Please set out each line below exactly as it stands, without the images.

■ ■ ■ ■ ■

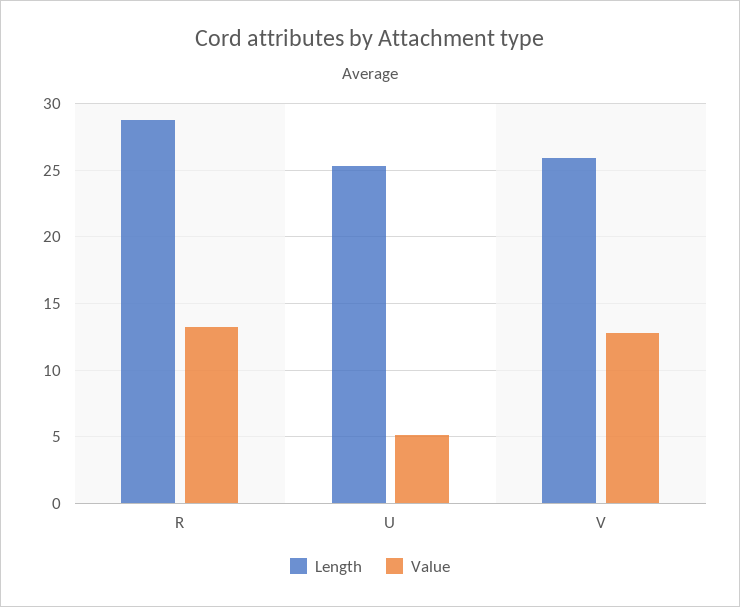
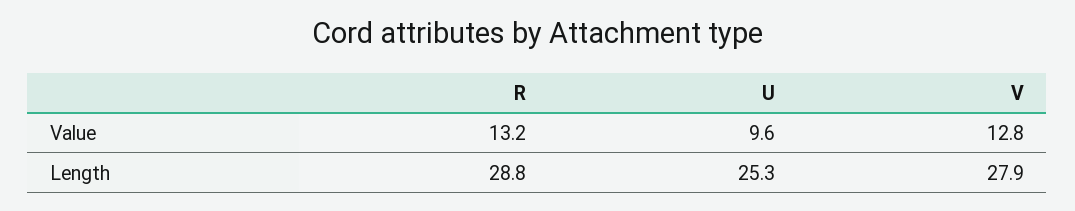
Value, U: 5 -> 9.6
Length, V: 26 -> 27.9

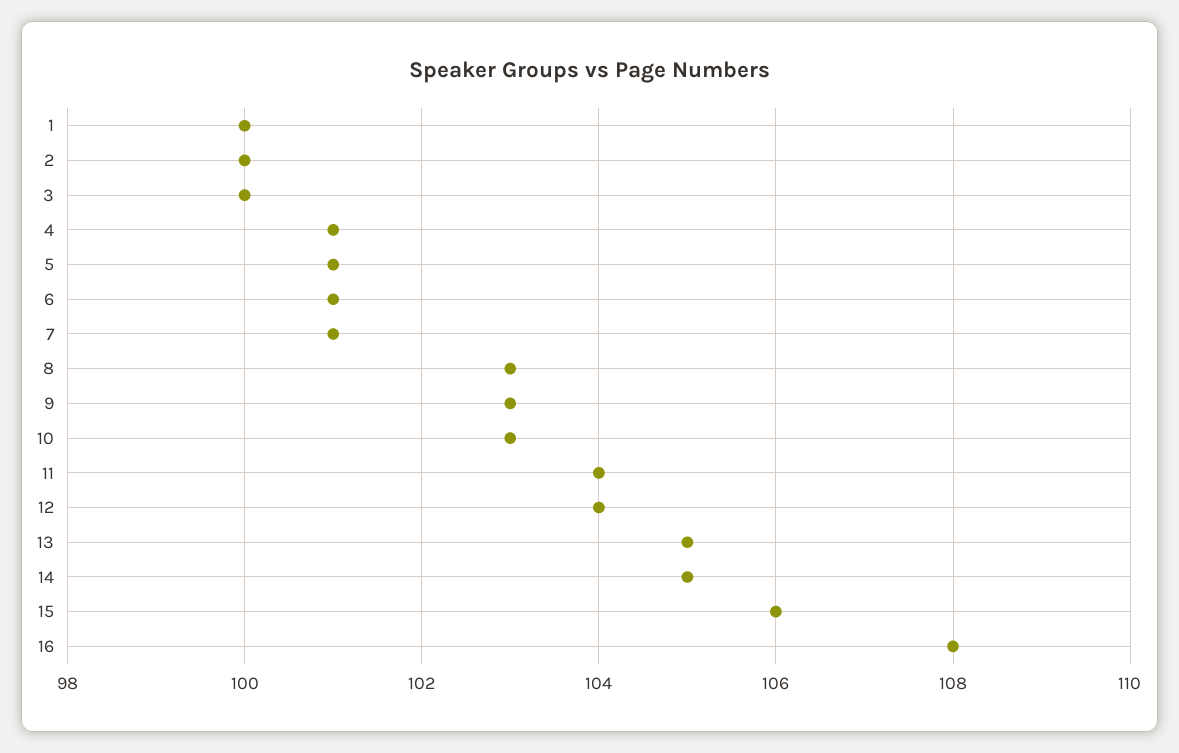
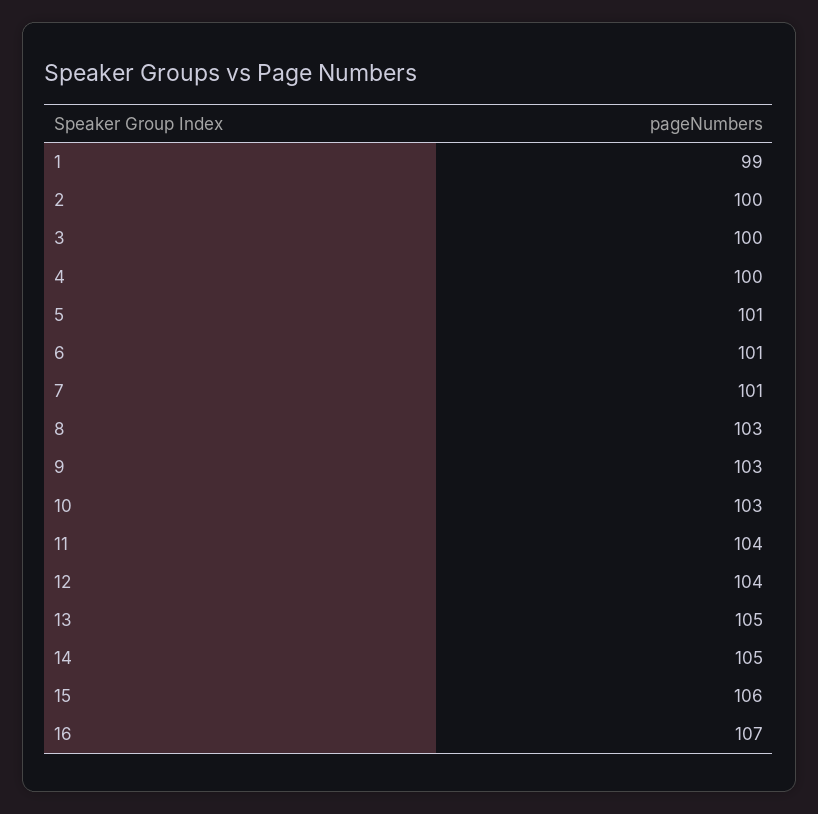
1: 100 -> 99
4: 101 -> 100
16: 108 -> 107

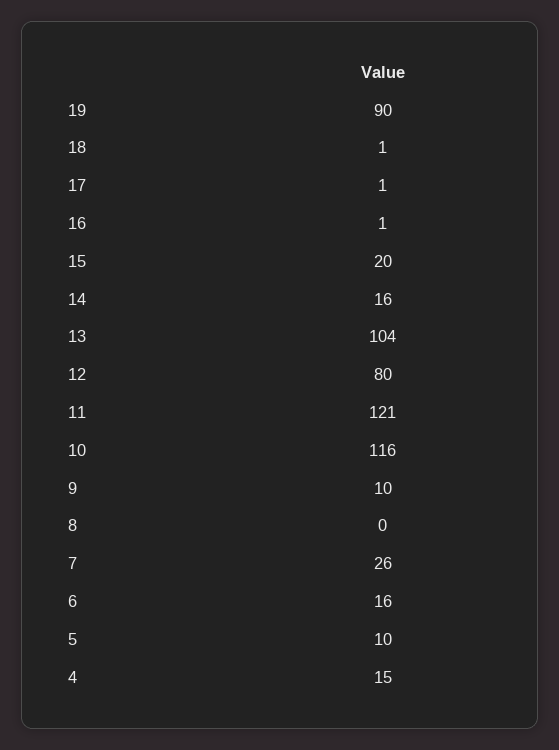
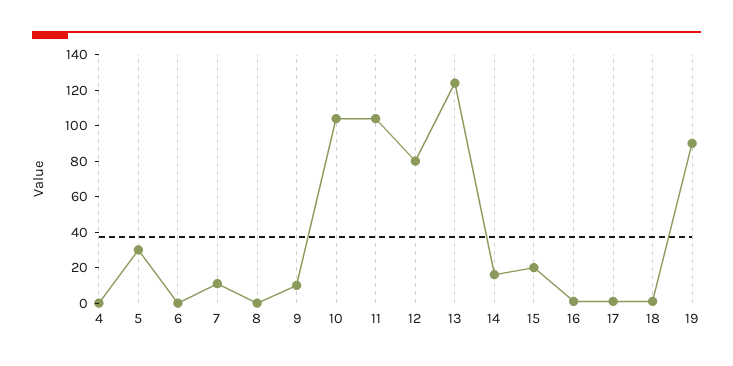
13: 104 -> 125
11: 121 -> 105
10: 116 -> 105
7: 26 -> 10
6: 16 -> 0
5: 10 -> 30
4: 15 -> 0

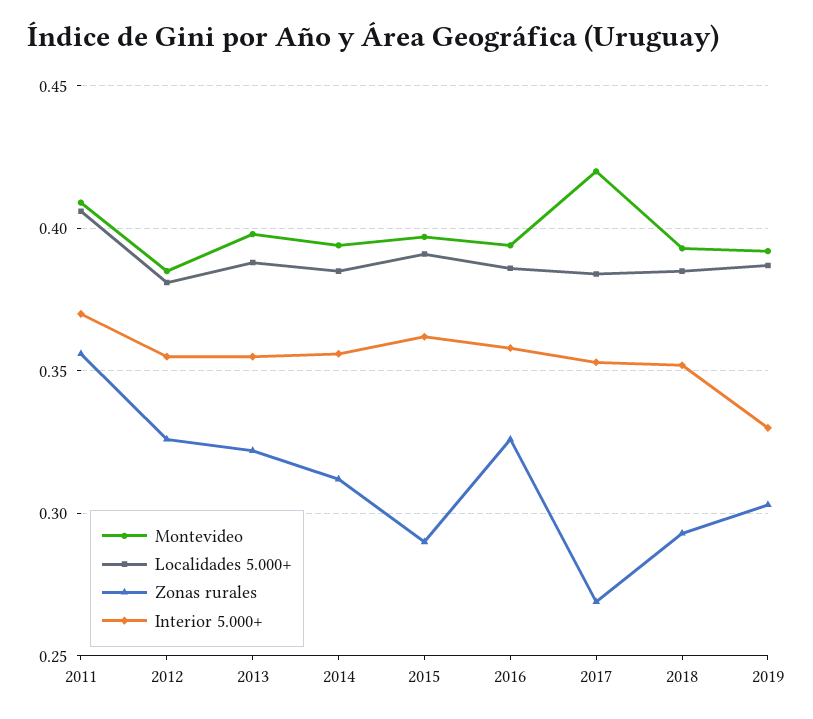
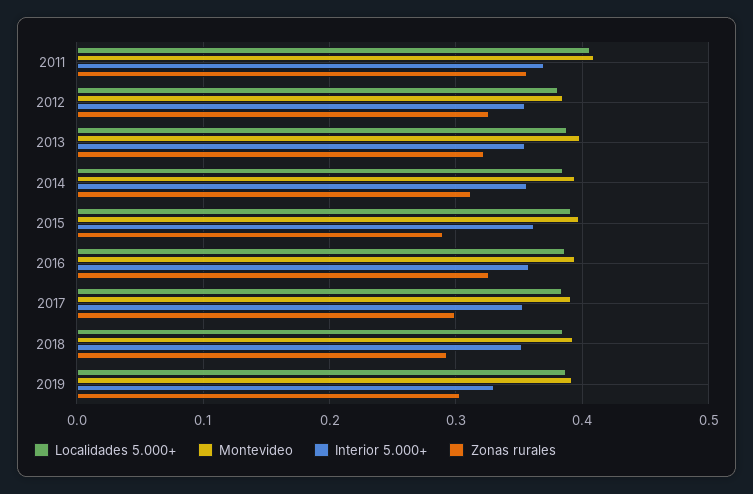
Montevideo, 2017: 0.42 -> 0.39
Zonas rurales, 2017: 0.27 -> 0.3

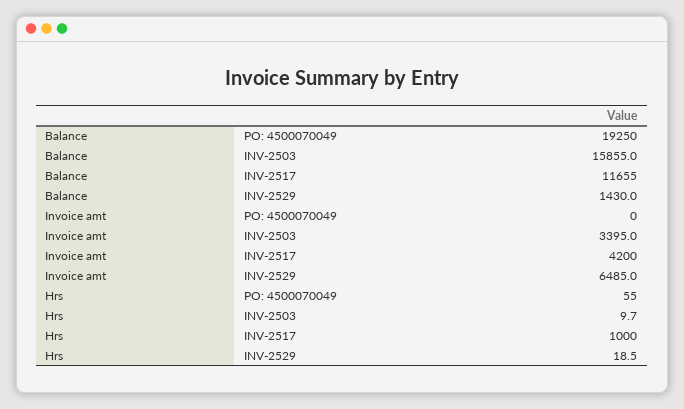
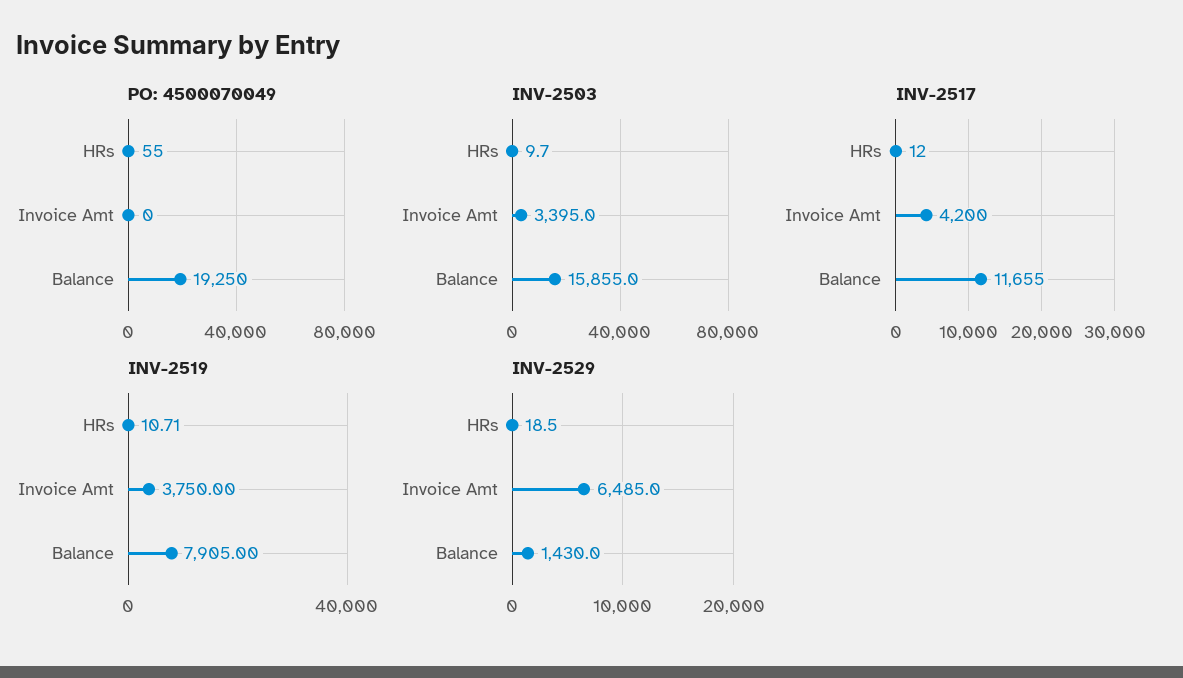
INV-2517, Hrs: 1000 -> 12
INV-2519, Hrs: none -> 10.71
INV-2519, Invoice amt: none -> 3750
INV-2519, Balance: none -> 7905

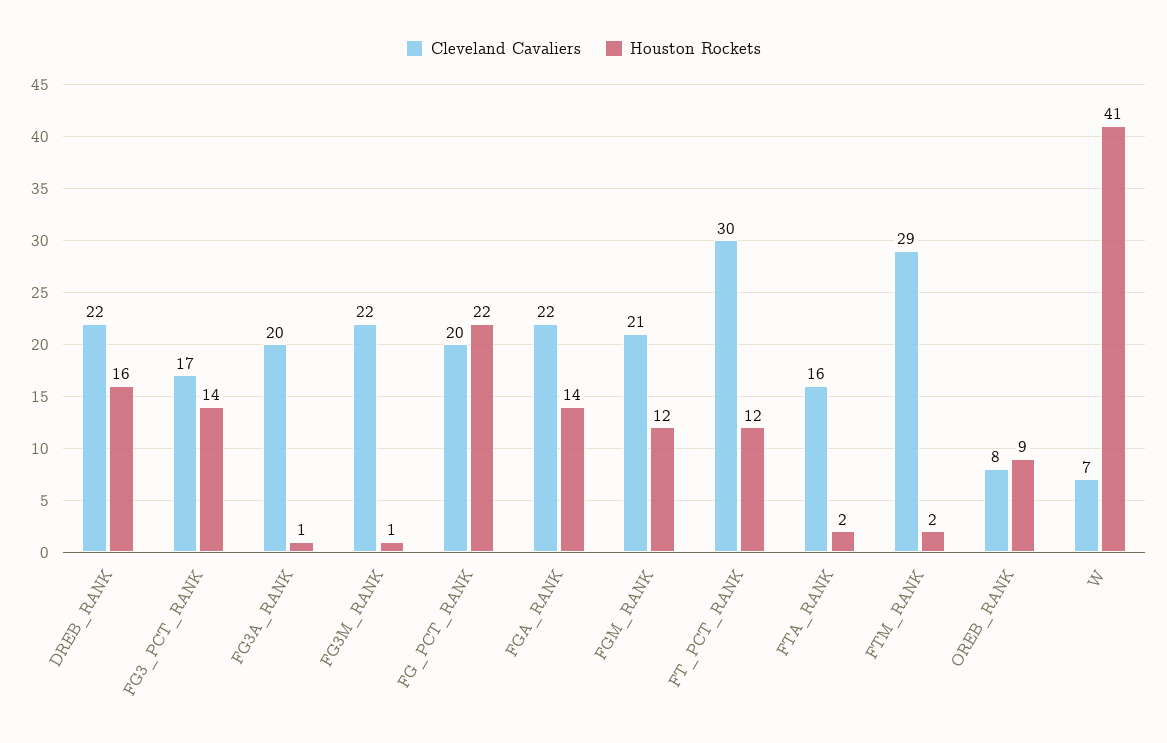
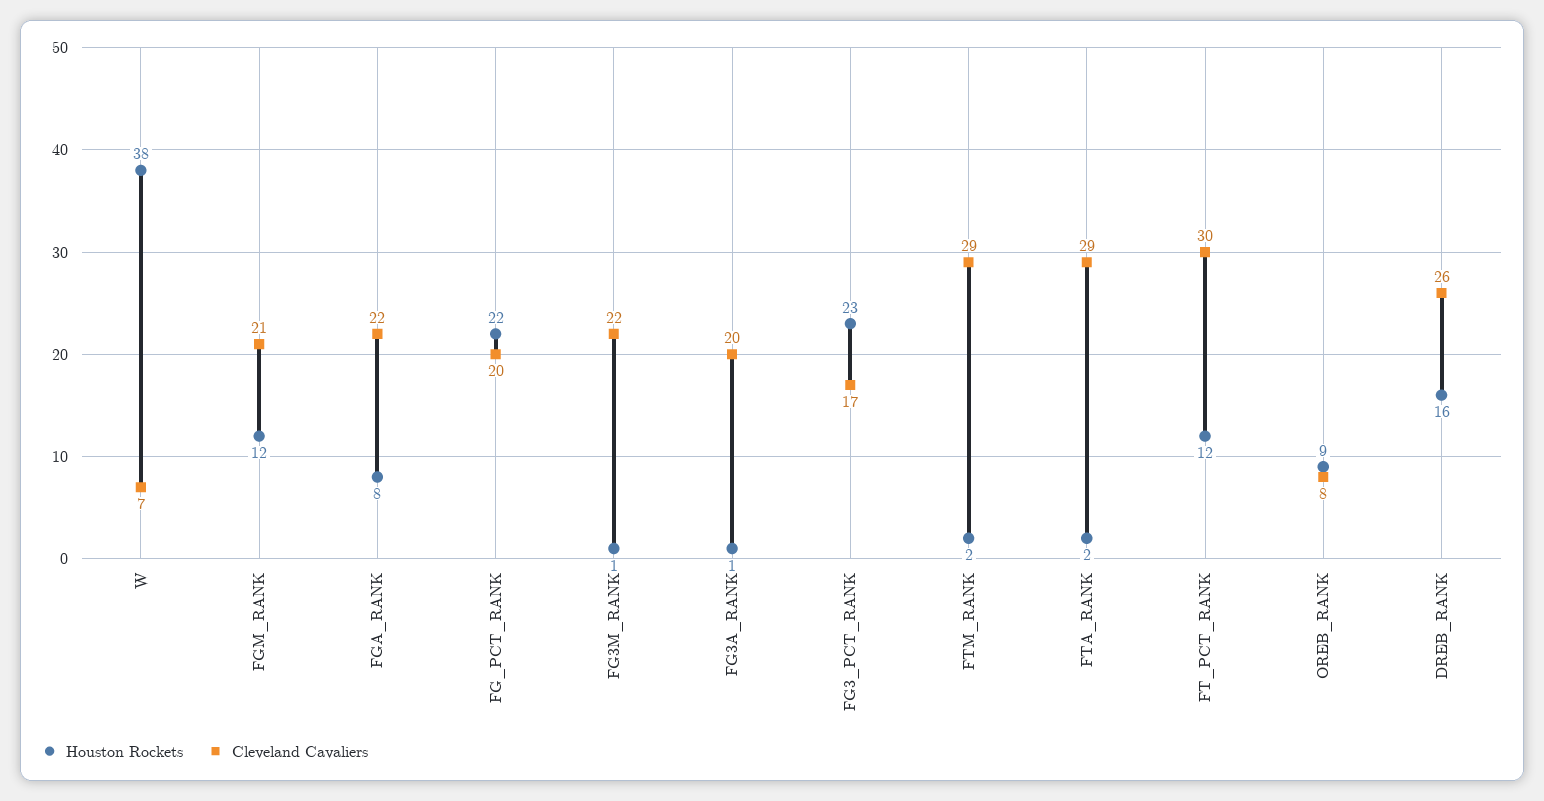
Cleveland Cavaliers, DREB_RANK: 22 -> 26
Houston Rockets, FG3_PCT_RANK: 14 -> 23
Houston Rockets, FGA_RANK: 14 -> 8
Cleveland Cavaliers, FTA_RANK: 16 -> 29
Houston Rockets, W: 41 -> 38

■ ■ ■ ■ ■

> _Completed exercise_:
Value, U: 5 -> 9.6
Length, V: 26 -> 27.9

1: 100 -> 99
4: 101 -> 100
16: 108 -> 107

13: 104 -> 125
11: 121 -> 105
10: 116 -> 105
7: 26 -> 10
6: 16 -> 0
5: 10 -> 30
4: 15 -> 0

Montevideo, 2017: 0.42 -> 0.39
Zonas rurales, 2017: 0.27 -> 0.3

INV-2517, Hrs: 1000 -> 12
INV-2519, Hrs: none -> 10.71
INV-2519, Invoice amt: none -> 3750
INV-2519, Balance: none -> 7905

Cleveland Cavaliers, DREB_RANK: 22 -> 26
Houston Rockets, FG3_PCT_RANK: 14 -> 23
Houston Rockets, FGA_RANK: 14 -> 8
Cleveland Cavaliers, FTA_RANK: 16 -> 29
Houston Rockets, W: 41 -> 38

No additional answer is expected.